## Your assignment
If a line in the data below holds the word "reveals", include it in the count. Give only the final number.

## Excerpted records
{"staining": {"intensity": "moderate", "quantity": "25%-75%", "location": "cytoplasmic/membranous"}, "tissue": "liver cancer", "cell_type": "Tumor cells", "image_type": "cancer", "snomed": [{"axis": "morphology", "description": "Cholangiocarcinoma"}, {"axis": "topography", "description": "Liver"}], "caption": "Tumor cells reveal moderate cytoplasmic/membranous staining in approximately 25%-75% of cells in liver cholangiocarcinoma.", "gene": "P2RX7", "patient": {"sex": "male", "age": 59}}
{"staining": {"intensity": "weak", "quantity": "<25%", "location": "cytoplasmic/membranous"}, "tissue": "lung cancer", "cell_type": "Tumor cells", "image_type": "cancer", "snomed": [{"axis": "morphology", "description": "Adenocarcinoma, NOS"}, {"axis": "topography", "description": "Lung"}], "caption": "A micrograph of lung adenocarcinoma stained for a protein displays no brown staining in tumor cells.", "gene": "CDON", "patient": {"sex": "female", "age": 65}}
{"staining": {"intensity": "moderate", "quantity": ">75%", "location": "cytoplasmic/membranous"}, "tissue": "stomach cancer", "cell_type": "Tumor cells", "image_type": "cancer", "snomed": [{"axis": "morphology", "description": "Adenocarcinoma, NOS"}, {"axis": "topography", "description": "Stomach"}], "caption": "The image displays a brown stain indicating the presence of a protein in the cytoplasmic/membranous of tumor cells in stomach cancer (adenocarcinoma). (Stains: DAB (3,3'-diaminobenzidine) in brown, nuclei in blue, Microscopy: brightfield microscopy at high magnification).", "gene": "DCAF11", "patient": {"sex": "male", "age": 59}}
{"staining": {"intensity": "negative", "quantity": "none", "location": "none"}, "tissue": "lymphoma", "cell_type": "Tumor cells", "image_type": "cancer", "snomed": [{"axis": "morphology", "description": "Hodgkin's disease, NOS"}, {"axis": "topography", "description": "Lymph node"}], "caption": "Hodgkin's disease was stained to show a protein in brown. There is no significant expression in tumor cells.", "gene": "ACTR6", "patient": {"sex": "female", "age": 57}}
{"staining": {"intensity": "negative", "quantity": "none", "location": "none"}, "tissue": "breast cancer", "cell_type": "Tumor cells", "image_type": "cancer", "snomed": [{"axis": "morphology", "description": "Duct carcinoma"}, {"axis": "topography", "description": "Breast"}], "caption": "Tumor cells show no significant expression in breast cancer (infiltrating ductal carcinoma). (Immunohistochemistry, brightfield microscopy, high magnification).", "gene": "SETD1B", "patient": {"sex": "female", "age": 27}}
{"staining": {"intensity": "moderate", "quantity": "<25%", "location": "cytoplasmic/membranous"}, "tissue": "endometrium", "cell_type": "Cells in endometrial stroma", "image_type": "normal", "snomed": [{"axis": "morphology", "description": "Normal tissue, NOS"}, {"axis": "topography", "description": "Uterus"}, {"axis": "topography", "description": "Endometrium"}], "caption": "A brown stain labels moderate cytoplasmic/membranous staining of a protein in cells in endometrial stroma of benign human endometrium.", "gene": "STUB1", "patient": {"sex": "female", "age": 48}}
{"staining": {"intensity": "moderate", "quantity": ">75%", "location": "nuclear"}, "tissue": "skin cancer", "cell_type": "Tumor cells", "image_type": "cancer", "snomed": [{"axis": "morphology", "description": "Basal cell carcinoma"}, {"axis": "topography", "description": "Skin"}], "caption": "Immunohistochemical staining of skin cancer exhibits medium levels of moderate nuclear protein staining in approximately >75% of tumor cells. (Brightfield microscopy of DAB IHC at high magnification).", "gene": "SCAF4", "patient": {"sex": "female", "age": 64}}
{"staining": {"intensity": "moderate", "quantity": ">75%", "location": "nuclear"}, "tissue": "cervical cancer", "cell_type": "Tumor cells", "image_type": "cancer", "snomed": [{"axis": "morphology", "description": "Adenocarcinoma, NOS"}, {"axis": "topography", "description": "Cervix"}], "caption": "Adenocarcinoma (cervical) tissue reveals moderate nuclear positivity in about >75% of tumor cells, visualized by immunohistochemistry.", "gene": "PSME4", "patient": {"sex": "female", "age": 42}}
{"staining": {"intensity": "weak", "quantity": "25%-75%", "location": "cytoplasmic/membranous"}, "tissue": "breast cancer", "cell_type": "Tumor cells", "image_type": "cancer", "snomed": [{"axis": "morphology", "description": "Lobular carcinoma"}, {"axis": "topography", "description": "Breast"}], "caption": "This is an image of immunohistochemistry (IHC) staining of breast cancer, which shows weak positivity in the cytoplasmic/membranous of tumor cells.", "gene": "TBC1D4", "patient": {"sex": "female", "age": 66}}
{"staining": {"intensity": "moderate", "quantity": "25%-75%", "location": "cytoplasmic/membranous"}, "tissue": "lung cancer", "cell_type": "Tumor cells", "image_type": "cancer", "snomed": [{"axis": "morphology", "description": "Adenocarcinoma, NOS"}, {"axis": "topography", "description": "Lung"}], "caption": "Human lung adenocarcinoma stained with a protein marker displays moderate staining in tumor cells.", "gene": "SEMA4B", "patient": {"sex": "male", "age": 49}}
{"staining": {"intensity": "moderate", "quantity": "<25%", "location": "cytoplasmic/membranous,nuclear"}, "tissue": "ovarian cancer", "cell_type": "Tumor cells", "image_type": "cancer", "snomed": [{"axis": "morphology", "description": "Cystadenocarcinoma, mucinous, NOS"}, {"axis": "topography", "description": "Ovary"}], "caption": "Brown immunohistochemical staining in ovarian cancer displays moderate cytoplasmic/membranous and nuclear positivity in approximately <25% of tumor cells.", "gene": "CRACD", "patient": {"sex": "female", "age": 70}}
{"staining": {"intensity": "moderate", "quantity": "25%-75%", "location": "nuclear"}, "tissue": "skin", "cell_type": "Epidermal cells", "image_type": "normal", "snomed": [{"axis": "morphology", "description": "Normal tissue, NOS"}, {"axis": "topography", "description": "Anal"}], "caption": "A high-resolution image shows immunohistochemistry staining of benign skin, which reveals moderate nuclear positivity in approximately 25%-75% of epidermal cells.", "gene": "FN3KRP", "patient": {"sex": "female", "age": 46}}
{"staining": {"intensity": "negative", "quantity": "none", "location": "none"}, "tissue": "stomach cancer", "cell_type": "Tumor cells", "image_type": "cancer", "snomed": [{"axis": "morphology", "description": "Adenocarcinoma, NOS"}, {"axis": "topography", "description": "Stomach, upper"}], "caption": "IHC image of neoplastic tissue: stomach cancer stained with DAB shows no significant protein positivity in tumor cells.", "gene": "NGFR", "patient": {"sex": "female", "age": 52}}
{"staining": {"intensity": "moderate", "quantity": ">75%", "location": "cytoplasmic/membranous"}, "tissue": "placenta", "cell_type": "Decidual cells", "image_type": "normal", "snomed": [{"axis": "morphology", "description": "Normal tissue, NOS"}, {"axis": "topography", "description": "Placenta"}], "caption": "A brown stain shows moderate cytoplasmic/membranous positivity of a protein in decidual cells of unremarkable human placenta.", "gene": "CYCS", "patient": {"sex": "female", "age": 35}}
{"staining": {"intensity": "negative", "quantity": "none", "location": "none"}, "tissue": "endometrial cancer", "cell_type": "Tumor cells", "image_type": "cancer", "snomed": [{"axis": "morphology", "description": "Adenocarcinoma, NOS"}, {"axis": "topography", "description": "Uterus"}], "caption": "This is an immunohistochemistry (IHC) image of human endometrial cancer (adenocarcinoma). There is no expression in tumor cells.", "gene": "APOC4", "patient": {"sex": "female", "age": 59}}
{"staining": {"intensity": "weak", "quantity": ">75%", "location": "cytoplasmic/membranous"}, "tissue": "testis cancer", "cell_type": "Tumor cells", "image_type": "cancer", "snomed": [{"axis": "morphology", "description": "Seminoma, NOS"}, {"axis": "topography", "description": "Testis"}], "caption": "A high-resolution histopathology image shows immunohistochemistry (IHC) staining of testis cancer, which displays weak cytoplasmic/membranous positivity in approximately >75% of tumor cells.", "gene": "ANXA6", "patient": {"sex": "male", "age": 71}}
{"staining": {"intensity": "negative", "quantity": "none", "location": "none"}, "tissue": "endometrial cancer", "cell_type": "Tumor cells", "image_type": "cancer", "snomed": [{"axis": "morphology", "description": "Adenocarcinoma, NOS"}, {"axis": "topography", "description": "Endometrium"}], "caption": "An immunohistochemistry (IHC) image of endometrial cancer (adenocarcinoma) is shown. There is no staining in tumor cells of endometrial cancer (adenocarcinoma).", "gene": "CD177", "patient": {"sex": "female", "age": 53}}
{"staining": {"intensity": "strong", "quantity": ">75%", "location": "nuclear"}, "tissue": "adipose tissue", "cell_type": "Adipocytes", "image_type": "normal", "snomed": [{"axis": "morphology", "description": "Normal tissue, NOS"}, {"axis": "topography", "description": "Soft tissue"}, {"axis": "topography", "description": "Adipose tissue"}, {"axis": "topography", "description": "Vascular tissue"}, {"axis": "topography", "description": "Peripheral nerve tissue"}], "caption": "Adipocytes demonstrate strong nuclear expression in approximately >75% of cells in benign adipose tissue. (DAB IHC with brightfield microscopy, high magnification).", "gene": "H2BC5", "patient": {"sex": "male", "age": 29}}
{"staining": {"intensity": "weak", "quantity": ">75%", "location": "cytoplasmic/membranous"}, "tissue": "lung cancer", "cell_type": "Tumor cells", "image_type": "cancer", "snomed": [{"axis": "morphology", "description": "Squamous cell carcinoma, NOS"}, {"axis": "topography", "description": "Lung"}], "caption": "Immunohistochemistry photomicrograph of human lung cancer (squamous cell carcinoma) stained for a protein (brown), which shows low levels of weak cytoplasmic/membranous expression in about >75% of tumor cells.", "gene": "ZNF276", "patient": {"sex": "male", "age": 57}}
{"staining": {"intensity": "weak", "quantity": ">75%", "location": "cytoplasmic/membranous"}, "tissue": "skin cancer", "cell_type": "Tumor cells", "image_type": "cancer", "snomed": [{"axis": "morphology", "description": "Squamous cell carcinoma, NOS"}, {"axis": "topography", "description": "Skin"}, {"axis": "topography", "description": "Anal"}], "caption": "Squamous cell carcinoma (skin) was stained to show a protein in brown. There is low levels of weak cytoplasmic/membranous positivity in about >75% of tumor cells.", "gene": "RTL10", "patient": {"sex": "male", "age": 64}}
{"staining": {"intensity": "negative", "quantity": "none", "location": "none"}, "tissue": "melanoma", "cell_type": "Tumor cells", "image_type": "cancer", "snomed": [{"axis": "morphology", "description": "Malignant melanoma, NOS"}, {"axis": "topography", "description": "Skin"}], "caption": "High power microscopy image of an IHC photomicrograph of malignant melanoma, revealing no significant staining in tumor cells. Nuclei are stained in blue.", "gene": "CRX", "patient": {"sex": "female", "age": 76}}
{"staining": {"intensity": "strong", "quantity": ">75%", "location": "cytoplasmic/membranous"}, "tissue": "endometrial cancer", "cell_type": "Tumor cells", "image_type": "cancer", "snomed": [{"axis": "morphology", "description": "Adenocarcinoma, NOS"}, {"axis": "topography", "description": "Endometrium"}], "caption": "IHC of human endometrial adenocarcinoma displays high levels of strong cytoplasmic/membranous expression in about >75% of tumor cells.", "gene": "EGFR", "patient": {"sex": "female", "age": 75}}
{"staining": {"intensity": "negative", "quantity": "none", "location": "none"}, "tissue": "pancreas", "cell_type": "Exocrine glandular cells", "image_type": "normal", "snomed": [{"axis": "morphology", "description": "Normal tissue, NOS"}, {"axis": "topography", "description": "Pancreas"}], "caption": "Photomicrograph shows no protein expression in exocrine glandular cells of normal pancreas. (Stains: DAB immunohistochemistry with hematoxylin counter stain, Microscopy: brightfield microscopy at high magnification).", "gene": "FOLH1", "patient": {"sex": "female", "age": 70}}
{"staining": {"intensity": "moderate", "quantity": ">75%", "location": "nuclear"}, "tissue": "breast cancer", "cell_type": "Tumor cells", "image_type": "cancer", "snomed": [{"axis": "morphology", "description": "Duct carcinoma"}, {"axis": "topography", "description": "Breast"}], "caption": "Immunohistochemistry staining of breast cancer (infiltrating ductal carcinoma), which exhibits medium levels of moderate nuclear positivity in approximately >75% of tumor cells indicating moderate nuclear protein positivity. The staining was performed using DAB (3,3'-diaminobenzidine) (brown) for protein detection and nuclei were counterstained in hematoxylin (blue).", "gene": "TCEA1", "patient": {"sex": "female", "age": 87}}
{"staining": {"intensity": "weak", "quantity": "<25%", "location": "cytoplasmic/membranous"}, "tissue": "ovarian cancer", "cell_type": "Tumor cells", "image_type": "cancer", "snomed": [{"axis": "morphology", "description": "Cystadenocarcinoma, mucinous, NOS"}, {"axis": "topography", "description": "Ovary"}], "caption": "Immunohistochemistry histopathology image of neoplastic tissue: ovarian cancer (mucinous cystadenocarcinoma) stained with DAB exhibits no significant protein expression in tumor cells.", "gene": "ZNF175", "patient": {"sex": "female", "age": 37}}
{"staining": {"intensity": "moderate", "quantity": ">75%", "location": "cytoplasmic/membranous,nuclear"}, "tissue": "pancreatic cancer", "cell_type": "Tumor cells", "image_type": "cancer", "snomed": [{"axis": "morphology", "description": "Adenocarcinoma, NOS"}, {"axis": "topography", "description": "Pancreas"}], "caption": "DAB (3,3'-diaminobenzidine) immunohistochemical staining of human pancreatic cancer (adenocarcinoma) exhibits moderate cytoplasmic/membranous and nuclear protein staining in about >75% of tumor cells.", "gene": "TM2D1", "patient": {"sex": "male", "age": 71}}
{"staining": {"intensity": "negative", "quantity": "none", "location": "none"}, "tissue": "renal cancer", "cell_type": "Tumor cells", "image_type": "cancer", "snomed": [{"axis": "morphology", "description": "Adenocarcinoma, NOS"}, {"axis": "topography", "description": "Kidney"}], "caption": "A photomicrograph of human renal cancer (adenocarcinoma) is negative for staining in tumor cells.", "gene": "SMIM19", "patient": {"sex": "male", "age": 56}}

## The answer
2